PROBLEM:
Give back exactly the lines of the entries below from the line with "X102618Y-60812D03*" to the line with "X78700Y-49921D03*", inclusive, and only those.

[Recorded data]
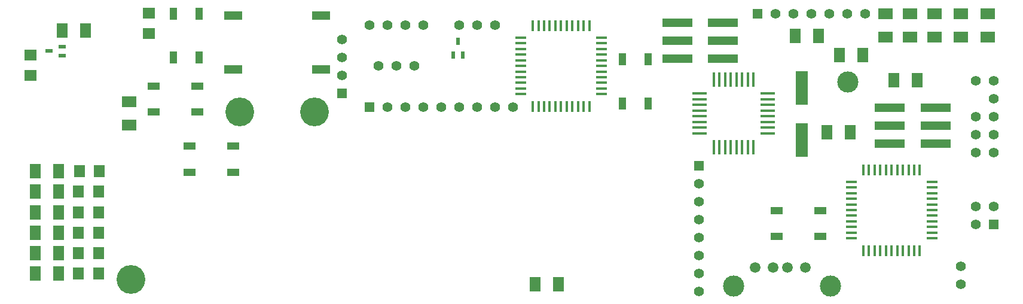
<source format=gbs>
G04 (created by PCBNEW (2013-may-18)-stable) date Sat Apr 30 15:23:03 2016*
%MOIN*%
G04 Gerber Fmt 3.4, Leading zero omitted, Abs format*
%FSLAX34Y34*%
G01*
G70*
G90*
G04 APERTURE LIST*
%ADD10C,0.00590551*%
%ADD11R,0.06X0.08*%
%ADD12R,0.08X0.06*%
%ADD13R,0.0629X0.0709*%
%ADD14R,0.0709X0.0629*%
%ADD15R,0.0708661X0.0433071*%
%ADD16R,0.0433071X0.0708661*%
%ADD17R,0.0394X0.0236*%
%ADD18R,0.0984252X0.0472441*%
%ADD19C,0.16*%
%ADD20R,0.06X0.016*%
%ADD21R,0.016X0.06*%
%ADD22R,0.0177X0.0787*%
%ADD23R,0.0787X0.0177*%
%ADD24C,0.055*%
%ADD25R,0.0236X0.0394*%
%ADD26R,0.055X0.055*%
%ADD27R,0.166929X0.05*%
%ADD28R,0.0708661X0.188976*%
%ADD29C,0.0591*%
%ADD30C,0.1181*%
G04 APERTURE END LIST*
G54D10*
G54D11*
X56377Y-48562D03*
X57677Y-48562D03*
X54881Y-62106D03*
X56181Y-62106D03*
X54881Y-60964D03*
X56181Y-60964D03*
X54881Y-56397D03*
X56181Y-56397D03*
X54881Y-57539D03*
X56181Y-57539D03*
X54881Y-58681D03*
X56181Y-58681D03*
X54881Y-59822D03*
X56181Y-59822D03*
G54D12*
X60098Y-53819D03*
X60098Y-52519D03*
G54D13*
X58452Y-56397D03*
X57334Y-56397D03*
X58413Y-60964D03*
X57295Y-60964D03*
X58413Y-59822D03*
X57295Y-59822D03*
X58413Y-58681D03*
X57295Y-58681D03*
X58413Y-57539D03*
X57295Y-57539D03*
X58413Y-62106D03*
X57295Y-62106D03*
G54D14*
X54625Y-49933D03*
X54625Y-51051D03*
X61200Y-48728D03*
X61200Y-47610D03*
G54D15*
X63484Y-56448D03*
X65924Y-56448D03*
X63484Y-55008D03*
X65924Y-55008D03*
G54D16*
X64007Y-50058D03*
X64007Y-47618D03*
X62567Y-50058D03*
X62567Y-47618D03*
G54D17*
X56377Y-49960D03*
X56377Y-49448D03*
X55629Y-49704D03*
G54D11*
X84055Y-62696D03*
X82755Y-62696D03*
G54D15*
X61476Y-53101D03*
X63916Y-53101D03*
X61476Y-51661D03*
X63916Y-51661D03*
G54D18*
X65905Y-50732D03*
X70826Y-50732D03*
X65905Y-47732D03*
X70826Y-47732D03*
G54D19*
X60216Y-62421D03*
X66279Y-53090D03*
X70452Y-53090D03*
G54D20*
X104868Y-58562D03*
X104868Y-58877D03*
X104868Y-59192D03*
X104868Y-59507D03*
X104868Y-59822D03*
X104868Y-60137D03*
X104868Y-58247D03*
X104868Y-57932D03*
X104868Y-57617D03*
X104868Y-57302D03*
X104868Y-56987D03*
X100368Y-58562D03*
X100368Y-58877D03*
X100368Y-59192D03*
X100368Y-59507D03*
X100368Y-59822D03*
X100368Y-60137D03*
X100368Y-58247D03*
X100368Y-57932D03*
X100368Y-57617D03*
X100368Y-57302D03*
X100368Y-56987D03*
G54D21*
X102618Y-60812D03*
X102618Y-56312D03*
X102303Y-60812D03*
X102303Y-56312D03*
X101988Y-56312D03*
X101988Y-60812D03*
X101673Y-60812D03*
X101673Y-56312D03*
X101358Y-56312D03*
X101358Y-60812D03*
X101043Y-60812D03*
X101043Y-56312D03*
X102933Y-56312D03*
X102933Y-60812D03*
X103248Y-60812D03*
X103248Y-56312D03*
X103563Y-56312D03*
X103563Y-60812D03*
X103878Y-60812D03*
X103878Y-56312D03*
X104193Y-56312D03*
X104193Y-60812D03*
X84192Y-48281D03*
X84507Y-48281D03*
X84822Y-48281D03*
X85137Y-48281D03*
X85452Y-48281D03*
X85767Y-48281D03*
X83877Y-48281D03*
X83562Y-48281D03*
X83247Y-48281D03*
X82932Y-48281D03*
X82617Y-48281D03*
X84192Y-52781D03*
X84507Y-52781D03*
X84822Y-52781D03*
X85137Y-52781D03*
X85452Y-52781D03*
X85767Y-52781D03*
X83877Y-52781D03*
X83562Y-52781D03*
X83247Y-52781D03*
X82932Y-52781D03*
X82617Y-52781D03*
G54D20*
X86442Y-50531D03*
X81942Y-50531D03*
X86442Y-50846D03*
X81942Y-50846D03*
X81942Y-51161D03*
X86442Y-51161D03*
X86442Y-51476D03*
X81942Y-51476D03*
X81942Y-51791D03*
X86442Y-51791D03*
X86442Y-52106D03*
X81942Y-52106D03*
X81942Y-50216D03*
X86442Y-50216D03*
X86442Y-49901D03*
X81942Y-49901D03*
X81942Y-49586D03*
X86442Y-49586D03*
X86442Y-49271D03*
X81942Y-49271D03*
X81942Y-48956D03*
X86442Y-48956D03*
G54D22*
X92706Y-55065D03*
X93021Y-55065D03*
X93336Y-55065D03*
X93651Y-55065D03*
X93966Y-55065D03*
X94281Y-55065D03*
X94596Y-55065D03*
X94911Y-55065D03*
X94909Y-51299D03*
X92699Y-51299D03*
X93019Y-51299D03*
X93339Y-51299D03*
X93649Y-51299D03*
X93969Y-51299D03*
X94279Y-51299D03*
X94599Y-51299D03*
G54D23*
X95699Y-54281D03*
X95699Y-53967D03*
X95699Y-53651D03*
X95699Y-53337D03*
X95699Y-53021D03*
X95699Y-52707D03*
X95699Y-52391D03*
X95699Y-52077D03*
X91919Y-54279D03*
X91919Y-53969D03*
X91919Y-53649D03*
X91919Y-53339D03*
X91919Y-53029D03*
X91919Y-52709D03*
X91919Y-52389D03*
X91919Y-52069D03*
G54D24*
X106476Y-62685D03*
X106476Y-61685D03*
G54D15*
X96201Y-60031D03*
X98641Y-60031D03*
X96201Y-58591D03*
X98641Y-58591D03*
G54D16*
X87606Y-50177D03*
X87606Y-52617D03*
X89046Y-50177D03*
X89046Y-52617D03*
G54D25*
X78188Y-49921D03*
X78700Y-49921D03*
X78444Y-49173D03*
G54D11*
X99015Y-54232D03*
X100315Y-54232D03*
X98543Y-48877D03*
X97243Y-48877D03*
X99724Y-49940D03*
X101024Y-49940D03*
X104055Y-51318D03*
X102755Y-51318D03*
G54D12*
X107972Y-47637D03*
X107972Y-48937D03*
X102263Y-47637D03*
X102263Y-48937D03*
X103641Y-47637D03*
X103641Y-48937D03*
X106476Y-47637D03*
X106476Y-48937D03*
X105019Y-48937D03*
X105019Y-47637D03*
G54D26*
X108314Y-59346D03*
G54D24*
X107314Y-59346D03*
X108314Y-58346D03*
X107314Y-58346D03*
X108314Y-55346D03*
X107314Y-55346D03*
X108314Y-54346D03*
X107314Y-54346D03*
X108314Y-53346D03*
X107314Y-53346D03*
X108314Y-52346D03*
X108314Y-51346D03*
X107314Y-51346D03*
G54D27*
X90668Y-50114D03*
X93228Y-50114D03*
X90668Y-49114D03*
X93228Y-49114D03*
X90668Y-48114D03*
X93228Y-48114D03*
X102519Y-54877D03*
X105079Y-54877D03*
X102519Y-53877D03*
X105079Y-53877D03*
X102519Y-52877D03*
X105079Y-52877D03*
G54D26*
X91870Y-56086D03*
G54D24*
X91870Y-57086D03*
X91870Y-58086D03*
X91870Y-59086D03*
X91870Y-60086D03*
X91870Y-61086D03*
X91870Y-62086D03*
X91870Y-63086D03*
G54D26*
X95141Y-47618D03*
G54D24*
X96141Y-47618D03*
X97141Y-47618D03*
X98141Y-47618D03*
X99141Y-47618D03*
X100141Y-47618D03*
X101141Y-47618D03*
G54D26*
X71988Y-52070D03*
G54D24*
X71988Y-51070D03*
X71988Y-50070D03*
X71988Y-49070D03*
G54D28*
X97598Y-54668D03*
X97598Y-51748D03*
G54D26*
X73527Y-52833D03*
G54D24*
X74527Y-52833D03*
X75527Y-52833D03*
X76527Y-52833D03*
X77527Y-52833D03*
X78527Y-52833D03*
X79527Y-52833D03*
X80527Y-52833D03*
X81527Y-52833D03*
X76027Y-50531D03*
X75027Y-50531D03*
X74027Y-50531D03*
X73507Y-48249D03*
X74507Y-48249D03*
X75507Y-48249D03*
X76507Y-48249D03*
X78507Y-48249D03*
X79507Y-48249D03*
X80507Y-48249D03*
G54D29*
X94997Y-61751D03*
X95997Y-61751D03*
X96797Y-61751D03*
X97797Y-61751D03*
G54D30*
X93797Y-62801D03*
X99197Y-62801D03*
X100177Y-51437D03*
M02*

</source>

TASK RESULT:
X102618Y-60812D03*
X102618Y-56312D03*
X102303Y-60812D03*
X102303Y-56312D03*
X101988Y-56312D03*
X101988Y-60812D03*
X101673Y-60812D03*
X101673Y-56312D03*
X101358Y-56312D03*
X101358Y-60812D03*
X101043Y-60812D03*
X101043Y-56312D03*
X102933Y-56312D03*
X102933Y-60812D03*
X103248Y-60812D03*
X103248Y-56312D03*
X103563Y-56312D03*
X103563Y-60812D03*
X103878Y-60812D03*
X103878Y-56312D03*
X104193Y-56312D03*
X104193Y-60812D03*
X84192Y-48281D03*
X84507Y-48281D03*
X84822Y-48281D03*
X85137Y-48281D03*
X85452Y-48281D03*
X85767Y-48281D03*
X83877Y-48281D03*
X83562Y-48281D03*
X83247Y-48281D03*
X82932Y-48281D03*
X82617Y-48281D03*
X84192Y-52781D03*
X84507Y-52781D03*
X84822Y-52781D03*
X85137Y-52781D03*
X85452Y-52781D03*
X85767Y-52781D03*
X83877Y-52781D03*
X83562Y-52781D03*
X83247Y-52781D03*
X82932Y-52781D03*
X82617Y-52781D03*
G54D20*
X86442Y-50531D03*
X81942Y-50531D03*
X86442Y-50846D03*
X81942Y-50846D03*
X81942Y-51161D03*
X86442Y-51161D03*
X86442Y-51476D03*
X81942Y-51476D03*
X81942Y-51791D03*
X86442Y-51791D03*
X86442Y-52106D03*
X81942Y-52106D03*
X81942Y-50216D03*
X86442Y-50216D03*
X86442Y-49901D03*
X81942Y-49901D03*
X81942Y-49586D03*
X86442Y-49586D03*
X86442Y-49271D03*
X81942Y-49271D03*
X81942Y-48956D03*
X86442Y-48956D03*
G54D22*
X92706Y-55065D03*
X93021Y-55065D03*
X93336Y-55065D03*
X93651Y-55065D03*
X93966Y-55065D03*
X94281Y-55065D03*
X94596Y-55065D03*
X94911Y-55065D03*
X94909Y-51299D03*
X92699Y-51299D03*
X93019Y-51299D03*
X93339Y-51299D03*
X93649Y-51299D03*
X93969Y-51299D03*
X94279Y-51299D03*
X94599Y-51299D03*
G54D23*
X95699Y-54281D03*
X95699Y-53967D03*
X95699Y-53651D03*
X95699Y-53337D03*
X95699Y-53021D03*
X95699Y-52707D03*
X95699Y-52391D03*
X95699Y-52077D03*
X91919Y-54279D03*
X91919Y-53969D03*
X91919Y-53649D03*
X91919Y-53339D03*
X91919Y-53029D03*
X91919Y-52709D03*
X91919Y-52389D03*
X91919Y-52069D03*
G54D24*
X106476Y-62685D03*
X106476Y-61685D03*
G54D15*
X96201Y-60031D03*
X98641Y-60031D03*
X96201Y-58591D03*
X98641Y-58591D03*
G54D16*
X87606Y-50177D03*
X87606Y-52617D03*
X89046Y-50177D03*
X89046Y-52617D03*
G54D25*
X78188Y-49921D03*
X78700Y-49921D03*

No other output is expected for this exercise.